The Norman Milkmaid is one of France’s most enduring symbols, both for outsiders and for the region’s people. This figure appears frequently in early nineteenth-century travel literature and popular art.
It also is an iconic symbol of Normandy’s rich faience pottery tradition, influenced by both French and European ceramic traditions. It was especially common in the city of Rouen, where faience is still produced today.
In contrast to the wares produced at Nevers, however, Rouen faience is a more traditional style of glazed earthenware made in the tin-glaze method. While this process originated in Italy, it was eventually developed and refined by the French.

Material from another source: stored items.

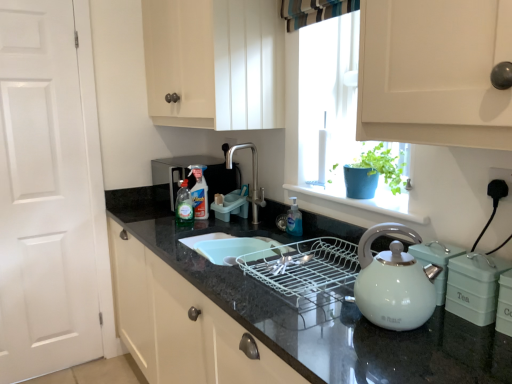
Question: Considering the positions of blue matte pot at window and translucent plastic bottle at center, the second bottle positioned from the back, in the image, is blue matte pot at window bigger or smaller than translucent plastic bottle at center, the second bottle positioned from the back,?

Choices:
 (A) small
 (B) big

Answer: (B)

Question: Would you say blue matte pot at window is to the left or to the right of translucent plastic bottle at center, which is the second bottle in front-to-back order, in the picture?

Choices:
 (A) left
 (B) right

Answer: (B)

Question: Estimate the real-world distances between objects in this image. Which object is closer to the striped fabric curtain at upper center?

Choices:
 (A) translucent plastic bottle at center, which is the second bottle in front-to-back order
 (B) black granite countertop at center
 (C) black plastic plug at lower right
 (D) green matte tea canister at right, which is counted as the 2th appliance, starting from the left
 (E) translucent plastic soap dispenser at center, which is the 3th bottle in back-to-front order

Answer: (E)

Question: Which of these objects is positioned farthest from the white matte door at left?

Choices:
 (A) translucent plastic soap dispenser at center, positioned as the 3th bottle in left-to-right order
 (B) polished stainless steel faucet at center
 (C) translucent plastic bottle at center, which is the second bottle in front-to-back order
 (D) black plastic plug at lower right
 (E) green matte tea canister at right, which is counted as the 2th appliance, starting from the left

Answer: (D)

This type of jug can be found on the walls of some churches, taverns, and other buildings in France. The design of these jugs may reflect the local landscape or the style of the church.
They are often depicted in paintings of heroic figures (fig. 1).
The jug also represents a significant part of the culture of the region, and is used in many local dishes. The image of a milkmaid carrying a copper milk jug is an important motif in Millet’s painting.
This is an interesting example of the way in which Millet’s figurative work was sometimes adapted from illustrations rather than drawn directly from his own memory. This may be in part because he wanted to appeal to urban patrons who would likely recognize the motif of the milkmaid as being a recognizable cliche from French travel illustration. It is also possible that he deliberately sought out this particular cliche for its ethnographical resonance.